TASK STATEMENT —
List each line in the records below that has the word "country" in it, matching upper and lower case.

--- begin MATERIALS PROVIDED ---

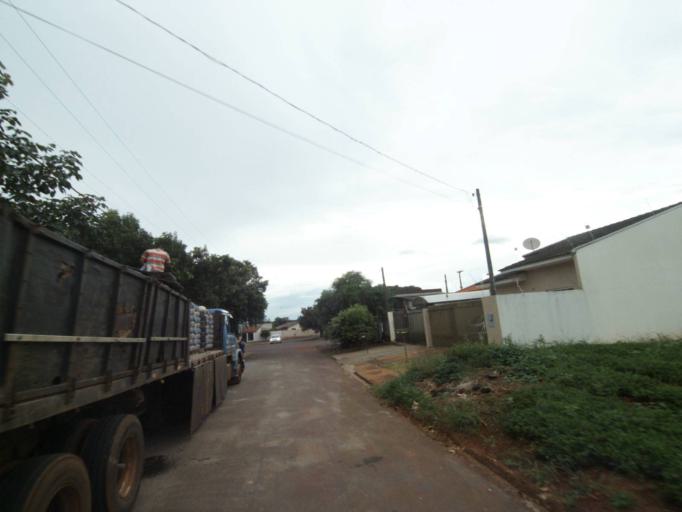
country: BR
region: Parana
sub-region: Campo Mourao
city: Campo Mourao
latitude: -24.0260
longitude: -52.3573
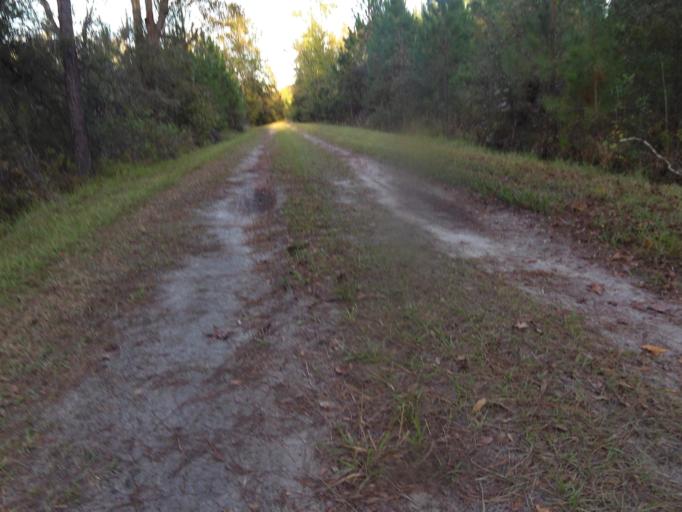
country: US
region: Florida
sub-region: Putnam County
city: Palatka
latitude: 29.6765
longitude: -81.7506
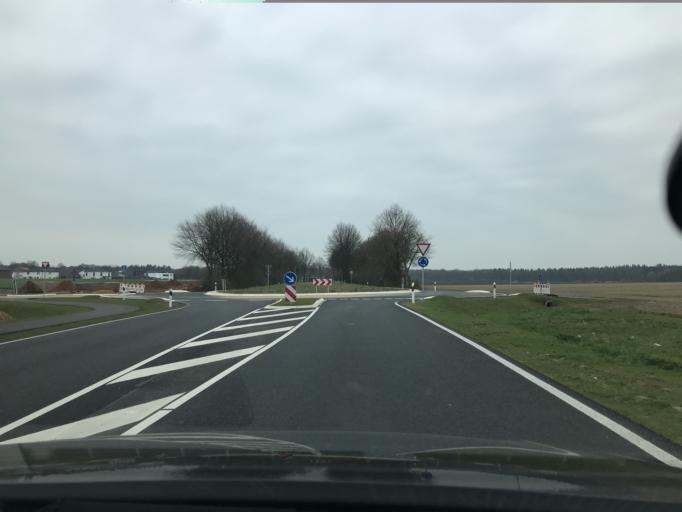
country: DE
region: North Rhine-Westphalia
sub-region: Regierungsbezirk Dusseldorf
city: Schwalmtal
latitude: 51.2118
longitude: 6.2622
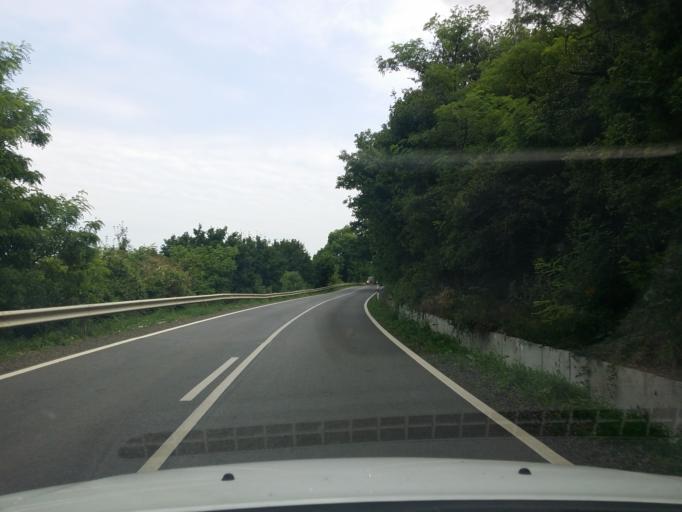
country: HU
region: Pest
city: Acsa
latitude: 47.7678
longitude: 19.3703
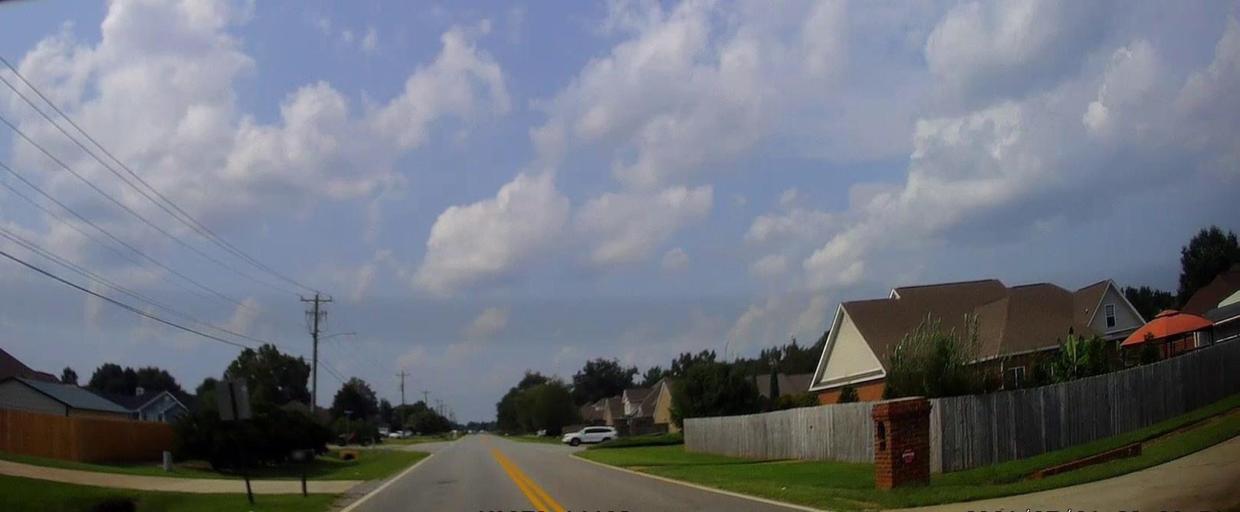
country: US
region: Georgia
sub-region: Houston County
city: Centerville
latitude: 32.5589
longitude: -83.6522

--- end MATERIALS PROVIDED ---

ANSWER TO THIS TASK —
country: BR
country: US
country: DE
country: HU
country: US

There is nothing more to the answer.